Directive A: Quote the cricket letter below word for word, everything from "We all assembled, say" down to "would 'skin ye'.".

Provided text:
━━━━

So get better soon Eamonn and we'll go for another lovely lunch in Chiswick.
Lots of love,
21st March, 1966
Dear Aunt Annie,
Hope your trip back to Cork was uneventful and that you enjoyed your weekend in Dublin. I never shared with you how my first day ever at sport turned out.
As you know I am not at all sporty, but being in First Year at Catholic University School, Leeson Street, afforded me lots of choice. Now, not liking the rough and tumble, rugby was out. However, the sport of cricket caught my eye. Of course, I had no clue what it would entail, except that I had seen the players dressed in style on TV, so it was much to my liking!
I headed off to Elvery's, one of Dublin's top sports stores, and I viewed what was on offer. Within 30 minutes I was fully fitted out - white short-sleeved shirt, V-neck striped sweater and wonderful-looking Gatsby-style long, white trousers. The appointed hour of engagement was after school at Anglesea Road Cricket Ground, under the full eye of Fr Matthews, our German teacher at school. Well now my 'Klein' and 'Heil' were never great, so I could see a big challenge ahead.
We all assembled, say 15-20 of us, when Fr Matthews arrived. I had expected to be immersed in the theory of cricket, but no, we were all dispatched to various positions about the 'pitch', or whatever they call it! I found myself out on the periphery of things, close to the banks of the River Dodder. Now it was March, and as any Dubliner will tell you there is a wind that comes off the Three Rock Mountain that would 'skin ye'.
Well there I was being 'skint' while everyone else seemed to be very busy, at what I didn't know. After about 40 minutes of inaction, where I might be like Lot's Wife and freeze up, suddenly I realised the ball was heading my way at a pace.
As it got closer, there were hoots and hollers from the assembled 'team', but I, finding the better part of valour, decided that a ball at that speed could do damage and stepped back to watch it hit the wall and sail off into the Dodder. Whereupon a huge roar went up and I turned to see what for, for as far as I was concerned someone might have scored or something, I was as ignorant of the rules as an elephant!

━━━━

(Dataset items)

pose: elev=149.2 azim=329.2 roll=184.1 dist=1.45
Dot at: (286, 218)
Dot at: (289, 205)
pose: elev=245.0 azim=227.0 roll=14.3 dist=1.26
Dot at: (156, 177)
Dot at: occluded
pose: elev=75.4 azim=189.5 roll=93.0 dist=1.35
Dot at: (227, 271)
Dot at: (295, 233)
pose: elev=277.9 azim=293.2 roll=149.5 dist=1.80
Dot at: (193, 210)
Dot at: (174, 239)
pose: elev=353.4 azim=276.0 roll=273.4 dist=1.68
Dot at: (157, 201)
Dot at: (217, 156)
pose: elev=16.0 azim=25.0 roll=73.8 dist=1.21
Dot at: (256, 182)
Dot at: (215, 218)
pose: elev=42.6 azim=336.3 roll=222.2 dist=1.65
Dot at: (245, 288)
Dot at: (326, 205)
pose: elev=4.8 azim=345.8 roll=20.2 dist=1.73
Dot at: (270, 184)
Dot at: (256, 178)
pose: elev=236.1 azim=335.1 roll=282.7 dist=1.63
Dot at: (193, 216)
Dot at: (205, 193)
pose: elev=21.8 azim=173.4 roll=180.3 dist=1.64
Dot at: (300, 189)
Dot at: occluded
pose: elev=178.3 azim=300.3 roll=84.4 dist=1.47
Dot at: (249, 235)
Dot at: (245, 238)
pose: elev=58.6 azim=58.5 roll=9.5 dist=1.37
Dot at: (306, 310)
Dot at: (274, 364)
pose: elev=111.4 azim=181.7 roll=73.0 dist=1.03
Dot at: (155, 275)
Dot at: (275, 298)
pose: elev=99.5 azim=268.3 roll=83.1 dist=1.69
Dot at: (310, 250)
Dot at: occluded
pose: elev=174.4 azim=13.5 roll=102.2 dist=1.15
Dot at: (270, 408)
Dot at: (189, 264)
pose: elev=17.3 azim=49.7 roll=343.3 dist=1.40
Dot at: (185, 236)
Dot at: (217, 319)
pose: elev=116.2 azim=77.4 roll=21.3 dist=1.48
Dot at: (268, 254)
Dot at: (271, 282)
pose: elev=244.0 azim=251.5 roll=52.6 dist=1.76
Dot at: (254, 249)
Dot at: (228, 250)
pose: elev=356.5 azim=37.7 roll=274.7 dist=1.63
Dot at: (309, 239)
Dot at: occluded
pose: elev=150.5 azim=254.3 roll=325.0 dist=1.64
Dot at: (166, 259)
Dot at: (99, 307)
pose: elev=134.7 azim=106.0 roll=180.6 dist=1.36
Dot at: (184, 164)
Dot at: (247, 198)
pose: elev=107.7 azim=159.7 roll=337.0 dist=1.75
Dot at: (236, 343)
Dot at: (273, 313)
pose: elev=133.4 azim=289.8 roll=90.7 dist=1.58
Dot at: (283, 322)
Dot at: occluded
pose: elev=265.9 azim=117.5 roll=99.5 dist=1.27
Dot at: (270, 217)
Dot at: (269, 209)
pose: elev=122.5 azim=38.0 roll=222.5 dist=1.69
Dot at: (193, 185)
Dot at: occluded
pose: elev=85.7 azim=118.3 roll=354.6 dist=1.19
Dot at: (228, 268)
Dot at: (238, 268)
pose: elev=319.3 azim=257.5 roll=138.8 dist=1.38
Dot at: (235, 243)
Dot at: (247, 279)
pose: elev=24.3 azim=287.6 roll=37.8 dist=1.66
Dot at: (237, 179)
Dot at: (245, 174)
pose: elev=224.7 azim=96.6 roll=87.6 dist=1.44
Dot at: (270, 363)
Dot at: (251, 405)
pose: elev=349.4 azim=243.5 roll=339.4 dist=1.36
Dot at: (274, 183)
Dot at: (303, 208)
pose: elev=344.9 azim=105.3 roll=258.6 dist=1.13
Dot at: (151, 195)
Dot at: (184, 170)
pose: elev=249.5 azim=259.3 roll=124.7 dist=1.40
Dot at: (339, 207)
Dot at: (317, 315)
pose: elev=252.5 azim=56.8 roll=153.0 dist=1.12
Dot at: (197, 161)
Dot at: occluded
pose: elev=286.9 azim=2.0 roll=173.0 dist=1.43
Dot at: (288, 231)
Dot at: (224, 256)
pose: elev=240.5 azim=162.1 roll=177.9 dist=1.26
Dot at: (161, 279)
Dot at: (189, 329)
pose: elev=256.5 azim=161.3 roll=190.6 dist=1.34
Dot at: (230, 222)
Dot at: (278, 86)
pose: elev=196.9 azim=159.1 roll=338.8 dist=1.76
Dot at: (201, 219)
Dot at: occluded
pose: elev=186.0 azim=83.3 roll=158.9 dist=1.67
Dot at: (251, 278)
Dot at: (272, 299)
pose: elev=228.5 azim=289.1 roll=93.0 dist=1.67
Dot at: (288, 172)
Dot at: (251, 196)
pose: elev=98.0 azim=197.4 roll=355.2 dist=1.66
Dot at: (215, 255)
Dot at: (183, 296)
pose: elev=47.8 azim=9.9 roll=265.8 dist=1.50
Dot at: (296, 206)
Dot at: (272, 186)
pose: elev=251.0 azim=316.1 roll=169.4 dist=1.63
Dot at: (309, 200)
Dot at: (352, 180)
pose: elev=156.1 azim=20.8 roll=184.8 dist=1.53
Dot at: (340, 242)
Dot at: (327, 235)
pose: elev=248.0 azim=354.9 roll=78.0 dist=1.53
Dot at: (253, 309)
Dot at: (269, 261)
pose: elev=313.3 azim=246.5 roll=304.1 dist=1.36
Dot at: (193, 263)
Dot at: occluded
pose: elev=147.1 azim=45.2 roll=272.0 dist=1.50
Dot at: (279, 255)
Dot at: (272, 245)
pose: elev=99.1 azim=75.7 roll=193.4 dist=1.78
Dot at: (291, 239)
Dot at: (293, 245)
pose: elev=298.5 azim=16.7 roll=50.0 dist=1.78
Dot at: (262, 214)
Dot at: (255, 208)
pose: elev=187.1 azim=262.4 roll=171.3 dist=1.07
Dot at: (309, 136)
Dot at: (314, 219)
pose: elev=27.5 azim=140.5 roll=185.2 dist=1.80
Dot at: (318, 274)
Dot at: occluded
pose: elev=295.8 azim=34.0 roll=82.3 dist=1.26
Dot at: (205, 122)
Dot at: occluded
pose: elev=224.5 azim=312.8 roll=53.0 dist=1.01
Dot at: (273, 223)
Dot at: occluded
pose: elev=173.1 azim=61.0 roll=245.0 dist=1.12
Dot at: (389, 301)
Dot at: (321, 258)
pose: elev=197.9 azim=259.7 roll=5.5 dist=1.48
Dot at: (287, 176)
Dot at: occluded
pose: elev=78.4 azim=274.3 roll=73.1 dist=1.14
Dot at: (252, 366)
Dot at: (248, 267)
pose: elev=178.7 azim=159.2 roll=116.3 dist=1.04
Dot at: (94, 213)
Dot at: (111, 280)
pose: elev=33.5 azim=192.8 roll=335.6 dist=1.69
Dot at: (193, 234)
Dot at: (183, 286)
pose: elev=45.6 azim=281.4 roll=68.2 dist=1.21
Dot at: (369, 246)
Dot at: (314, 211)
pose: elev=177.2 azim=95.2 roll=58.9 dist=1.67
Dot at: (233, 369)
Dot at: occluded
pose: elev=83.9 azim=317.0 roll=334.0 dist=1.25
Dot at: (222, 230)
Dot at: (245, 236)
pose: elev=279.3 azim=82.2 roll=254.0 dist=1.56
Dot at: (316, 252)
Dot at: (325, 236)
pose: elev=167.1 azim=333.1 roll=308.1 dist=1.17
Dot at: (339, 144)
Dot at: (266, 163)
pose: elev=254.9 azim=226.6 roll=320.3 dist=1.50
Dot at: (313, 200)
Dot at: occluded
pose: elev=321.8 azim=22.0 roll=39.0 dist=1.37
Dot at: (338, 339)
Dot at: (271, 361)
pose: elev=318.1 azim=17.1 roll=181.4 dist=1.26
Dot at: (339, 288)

━━━━

Directive B: Rename "pose" to "view" in the listing, everything from the start of the listing down to the line containing "Dot at: (174, 239)", with all else unchanged, and give back only those lines.

Written answer A:
We all assembled, say 15-20 of us, when Fr Matthews arrived. I had expected to be immersed in the theory of cricket, but no, we were all dispatched to various positions about the 'pitch', or whatever they call it! I found myself out on the periphery of things, close to the banks of the River Dodder. Now it was March, and as any Dubliner will tell you there is a wind that comes off the Three Rock Mountain that would 'skin ye'.

Written answer B:
view: elev=149.2 azim=329.2 roll=184.1 dist=1.45
Dot at: (286, 218)
Dot at: (289, 205)
view: elev=245.0 azim=227.0 roll=14.3 dist=1.26
Dot at: (156, 177)
Dot at: occluded
view: elev=75.4 azim=189.5 roll=93.0 dist=1.35
Dot at: (227, 271)
Dot at: (295, 233)
view: elev=277.9 azim=293.2 roll=149.5 dist=1.80
Dot at: (193, 210)
Dot at: (174, 239)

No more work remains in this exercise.